It’s that time of year once more; time for stressful preparation, infused with anticipation for a few happy days of embracing the people with love.
To say that all people enter the holidays full of joy and excitement is nowhere near the truth. For some this time of year is a reminder of loved ones lost or fond memories, and for others a reminder of troubling solitude.
We need to be considerate of those people and if we can, include them in our own celebration.
I am one of those who is lucky enough to be surrounded by people who love me and care about me. Yes, we have our ups and downs and our political inclinations are far apart. But we care about one another and in the end, we accommodate one another’s views.
In Iceland, this time of year is the coldest (and will remain cold for months to come) and the darkest. We flee into the warmth of our decorated homes, whether they be colorful and marvelous, casting a light bright enough for passing bystanders to enjoy, or simple and quiet.
In Iceland, this time of year is the time for a feast with delicious flavors to cheer the palates.
In Iceland, the culinary traditions surrounding this time of year are salty and overpowering. Smoked lamb and pork served in one family feast after another. For those of us with different ideas of what counts for a good meal, there’s good news.
My partner and I opt for organic chicken, roasted vegetables and fried potato wedges on Christmas day. We keep it nice and simple as we prefer that day to be a day of rest. We walk our darling dog Emma and, if possible, meet up with our friends in the neighborhood, whose dogs are in need of a bit of playtime.
On Christmas eve, we enjoy dinner with my family, my parents and sisters and their partners and families.
It’s on December 23 that my holiday season really begins. I enjoy the mood and the spirited excitement the day before Christmas. The city center is full of people, some still shopping for the last presents and others simply there to enjoy the wonderful holiday atmosphere.
Whatever this holiday season brings, I will remember that not everybody welcomes this time of year cheerfully.
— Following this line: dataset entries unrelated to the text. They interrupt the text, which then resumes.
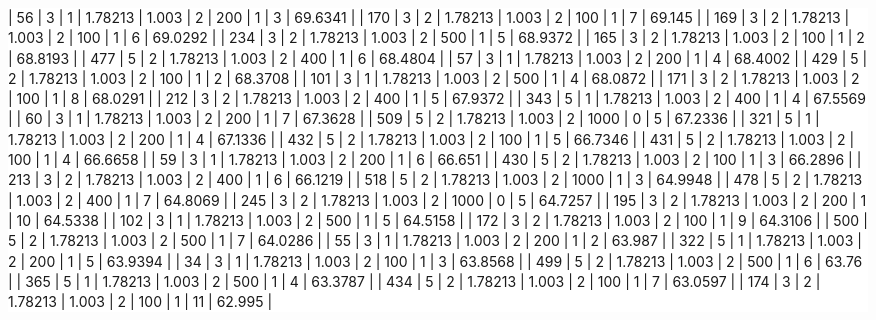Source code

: |   56 |             3 |           1 |        1.78213 |                               1.003 |          2 |          200 |              1 |                  3 |     69.6341  |
|  170 |             3 |           2 |        1.78213 |                               1.003 |          2 |          100 |              1 |                  7 |     69.145   |
|  169 |             3 |           2 |        1.78213 |                               1.003 |          2 |          100 |              1 |                  6 |     69.0292  |
|  234 |             3 |           2 |        1.78213 |                               1.003 |          2 |          500 |              1 |                  5 |     68.9372  |
|  165 |             3 |           2 |        1.78213 |                               1.003 |          2 |          100 |              1 |                  2 |     68.8193  |
|  477 |             5 |           2 |        1.78213 |                               1.003 |          2 |          400 |              1 |                  6 |     68.4804  |
|   57 |             3 |           1 |        1.78213 |                               1.003 |          2 |          200 |              1 |                  4 |     68.4002  |
|  429 |             5 |           2 |        1.78213 |                               1.003 |          2 |          100 |              1 |                  2 |     68.3708  |
|  101 |             3 |           1 |        1.78213 |                               1.003 |          2 |          500 |              1 |                  4 |     68.0872  |
|  171 |             3 |           2 |        1.78213 |                               1.003 |          2 |          100 |              1 |                  8 |     68.0291  |
|  212 |             3 |           2 |        1.78213 |                               1.003 |          2 |          400 |              1 |                  5 |     67.9372  |
|  343 |             5 |           1 |        1.78213 |                               1.003 |          2 |          400 |              1 |                  4 |     67.5569  |
|   60 |             3 |           1 |        1.78213 |                               1.003 |          2 |          200 |              1 |                  7 |     67.3628  |
|  509 |             5 |           2 |        1.78213 |                               1.003 |          2 |         1000 |              0 |                  5 |     67.2336  |
|  321 |             5 |           1 |        1.78213 |                               1.003 |          2 |          200 |              1 |                  4 |     67.1336  |
|  432 |             5 |           2 |        1.78213 |                               1.003 |          2 |          100 |              1 |                  5 |     66.7346  |
|  431 |             5 |           2 |        1.78213 |                               1.003 |          2 |          100 |              1 |                  4 |     66.6658  |
|   59 |             3 |           1 |        1.78213 |                               1.003 |          2 |          200 |              1 |                  6 |     66.651   |
|  430 |             5 |           2 |        1.78213 |                               1.003 |          2 |          100 |              1 |                  3 |     66.2896  |
|  213 |             3 |           2 |        1.78213 |                               1.003 |          2 |          400 |              1 |                  6 |     66.1219  |
|  518 |             5 |           2 |        1.78213 |                               1.003 |          2 |         1000 |              1 |                  3 |     64.9948  |
|  478 |             5 |           2 |        1.78213 |                               1.003 |          2 |          400 |              1 |                  7 |     64.8069  |
|  245 |             3 |           2 |        1.78213 |                               1.003 |          2 |         1000 |              0 |                  5 |     64.7257  |
|  195 |             3 |           2 |        1.78213 |                               1.003 |          2 |          200 |              1 |                 10 |     64.5338  |
|  102 |             3 |           1 |        1.78213 |                               1.003 |          2 |          500 |              1 |                  5 |     64.5158  |
|  172 |             3 |           2 |        1.78213 |                               1.003 |          2 |          100 |              1 |                  9 |     64.3106  |
|  500 |             5 |           2 |        1.78213 |                               1.003 |          2 |          500 |              1 |                  7 |     64.0286  |
|   55 |             3 |           1 |        1.78213 |                               1.003 |          2 |          200 |              1 |                  2 |     63.987   |
|  322 |             5 |           1 |        1.78213 |                               1.003 |          2 |          200 |              1 |                  5 |     63.9394  |
|   34 |             3 |           1 |        1.78213 |                               1.003 |          2 |          100 |              1 |                  3 |     63.8568  |
|  499 |             5 |           2 |        1.78213 |                               1.003 |          2 |          500 |              1 |                  6 |     63.76    |
|  365 |             5 |           1 |        1.78213 |                               1.003 |          2 |          500 |              1 |                  4 |     63.3787  |
|  434 |             5 |           2 |        1.78213 |                               1.003 |          2 |          100 |              1 |                  7 |     63.0597  |
|  174 |             3 |           2 |        1.78213 |                               1.003 |          2 |          100 |              1 |                 11 |     62.995   |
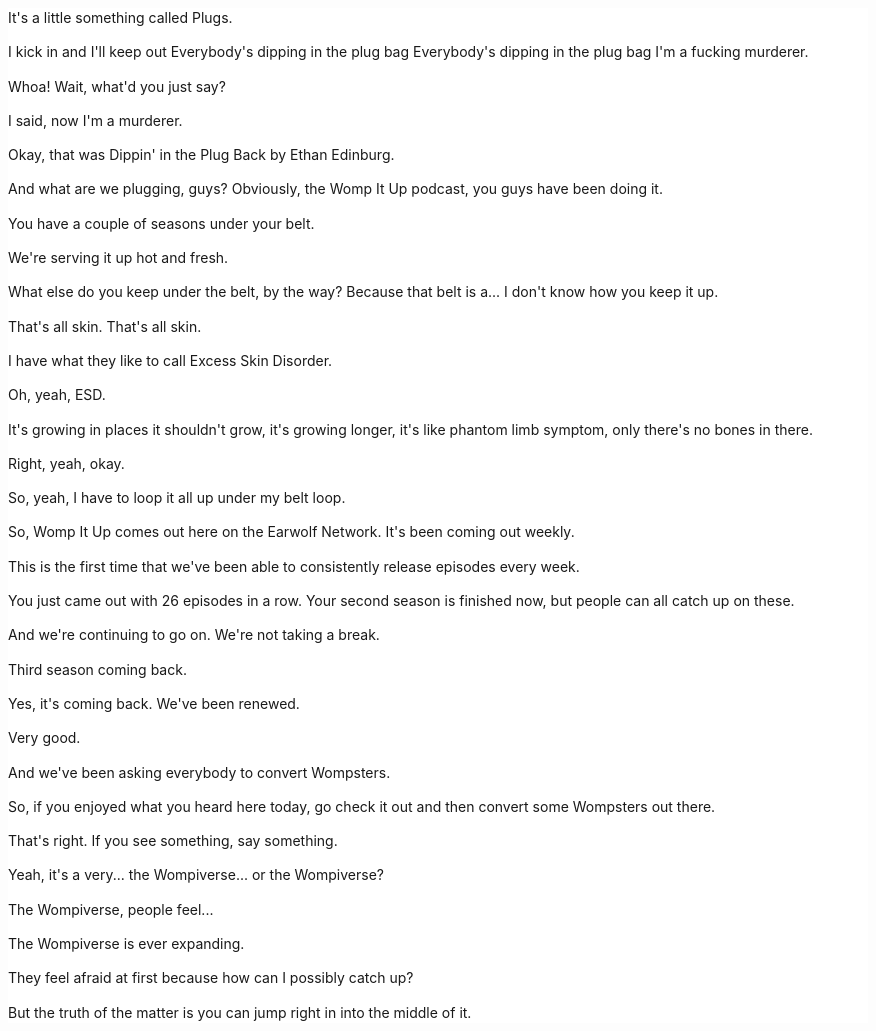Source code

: It's a little something called Plugs.

I kick in and I'll keep out Everybody's dipping in the plug bag Everybody's dipping in the plug bag I'm a fucking murderer.

Whoa! Wait, what'd you just say?

I said, now I'm a murderer.

Okay, that was Dippin' in the Plug Back by Ethan Edinburg.

And what are we plugging, guys? Obviously, the Womp It Up podcast, you guys have been doing it.

You have a couple of seasons under your belt.

We're serving it up hot and fresh.

What else do you keep under the belt, by the way? Because that belt is a... I don't know how you keep it up.

That's all skin. That's all skin.

I have what they like to call Excess Skin Disorder.

Oh, yeah, ESD.

It's growing in places it shouldn't grow, it's growing longer, it's like phantom limb symptom, only there's no bones in there.

Right, yeah, okay.

So, yeah, I have to loop it all up under my belt loop.

So, Womp It Up comes out here on the Earwolf Network. It's been coming out weekly.

This is the first time that we've been able to consistently release episodes every week.

You just came out with 26 episodes in a row. Your second season is finished now, but people can all catch up on these.

And we're continuing to go on. We're not taking a break.

Third season coming back.

Yes, it's coming back. We've been renewed.

Very good.

And we've been asking everybody to convert Wompsters.

So, if you enjoyed what you heard here today, go check it out and then convert some Wompsters out there.

That's right. If you see something, say something.

Yeah, it's a very... the Wompiverse... or the Wompiverse?

The Wompiverse, people feel...

The Wompiverse is ever expanding.

They feel afraid at first because how can I possibly catch up?

But the truth of the matter is you can jump right in into the middle of it.
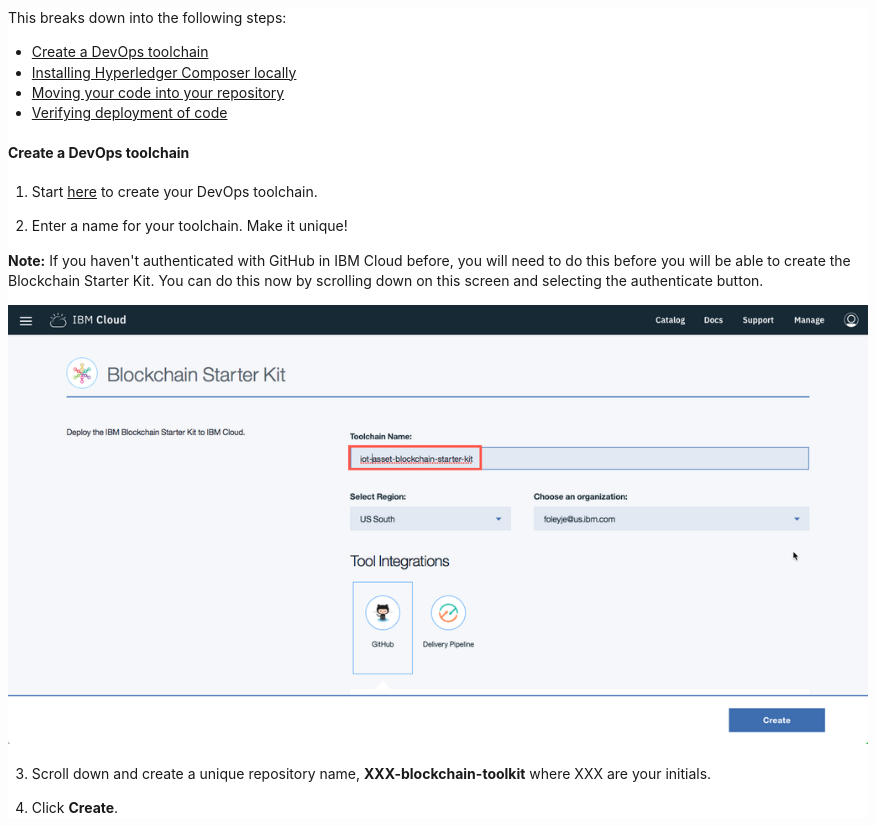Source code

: This breaks down into the following steps:
* [Create a DevOps toolchain](#create-a-devops-toolchain)
* [Installing Hyperledger Composer locally](#install-hyperledger-composer-locally)
* [Moving your code into your repository](#prepare-your-code-for-deployment)
* [Verifying deployment of code](#verify-deployment)

#### Create a DevOps toolchain
1. Start [here](https://console.bluemix.net/devops/setup/deploy/?repository=https%3A//github.com/sstone1/blockchain-starter-kit&branch=master&env_id=ibm%3Ayp%3Aus-south) to create your DevOps toolchain.

2. Enter a name for your toolchain. Make it unique!

  **Note:** If you haven't authenticated with GitHub in IBM Cloud before, you will need to do this before you will be able to create the Blockchain Starter Kit. You can do this now by scrolling down on this screen and selecting the authenticate button.

  ![Enter a name for your toolchain.](screenshots/starterkittoolchain.png)

3. Scroll down and create a unique repository name, **XXX-blockchain-toolkit** where XXX are your initials.

4. Click **Create**.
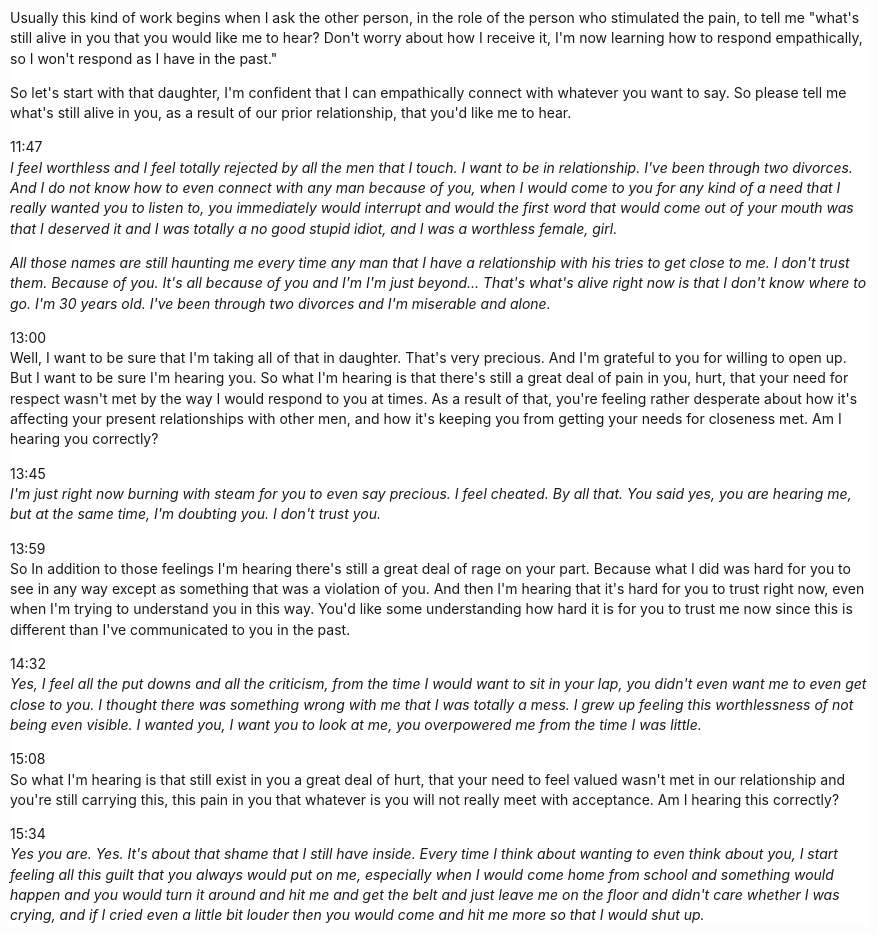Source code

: Usually this kind of work begins when I ask the other person, in the role of the person who stimulated the pain, to tell me "what's still alive in you that you would like me to hear? Don't worry about how I receive it, I'm now learning how to respond empathically, so I won't respond as I have in the past." 

So let's start with that daughter, I'm confident that I can empathically connect with whatever you want to say. So please tell me what's still alive in you, as a result of our prior relationship, that you'd like me to hear.

11:47  
*I feel worthless and I feel totally rejected by all the men that I touch. I want to be in relationship. I've been through two divorces. And I do not know how to even connect with any man because of you, when I would come to you for any kind of a need that I really wanted you to listen to, you immediately would interrupt and would the first word that would come out of your mouth was that I deserved it and I was totally a no good stupid idiot, and I was a worthless female, girl.* 

*All those names are still haunting me every time any man that I have a relationship with his tries to get close to me. I don't trust them. Because of you. It's all because of you and I'm I'm just beyond... That's what's alive right now is that I don't know where to go. I'm 30 years old. I've been through two divorces and I'm miserable and alone.*

13:00  
Well, I want to be sure that I'm taking all of that in daughter. That's very precious. And I'm grateful to you for willing to open up. But I want to be sure I'm hearing you. So what I'm hearing is that there's still a great deal of pain in you, hurt, that your need for respect wasn't met by the way I would respond to you at times. As a result of that, you're feeling rather desperate about how it's affecting your present relationships with other men, and how it's keeping you from getting your needs for closeness met. Am I hearing you correctly?

13:45  
*I'm just right now burning with steam for you to even say precious. I feel cheated. By all that. You said yes, you are hearing me, but at the same time, I'm doubting you. I don't trust you.*

13:59  
So In addition to those feelings I'm hearing there's still a great deal of rage on your part. Because what I did was hard for you to see in any way except as something that was a violation of you. And then I'm hearing that it's hard for you to trust right now, even when I'm trying to understand you in this way. You'd like some understanding how hard it is for you to trust me now since this is different than I've communicated to you in the past.

14:32  
*Yes, I feel all the put downs and all the criticism, from the time I would want to sit in your lap, you didn't even want me to even get close to you. I thought there was something wrong with me that I was totally a mess. I grew up feeling this worthlessness of not being even visible. I wanted you, I want you to look at me, you overpowered me from the time I was little.*

15:08  
So what I'm hearing is that still exist in you a great deal of hurt, that your need to feel valued wasn't met in our relationship and you're still carrying this, this pain in you that whatever is you will not really meet with acceptance. Am I hearing this correctly?

15:34  
*Yes you are. Yes. It's about that shame that I still have inside. Every time I think about wanting to even think about you, I start feeling all this guilt that you always would put on me, especially when I would come home from school and something would happen and you would turn it around and hit me and get the belt and just leave me on the floor and didn't care whether I was crying, and if I cried even a little bit louder then you would come and hit me more so that I would shut up.*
I must not forget the thousands of people who are living in refugee camps. Regardless of whether this is a holiday they celebrate or not, it’s not right that they suffer the way they have up until now.
We should wish the people who are not able to celebrate the joy we experience in our hearts, regardless of their religion or lack thereof.I wish you all a very happy holiday season!
And let’s hope that the world will be a little more peaceful, if only for a few days.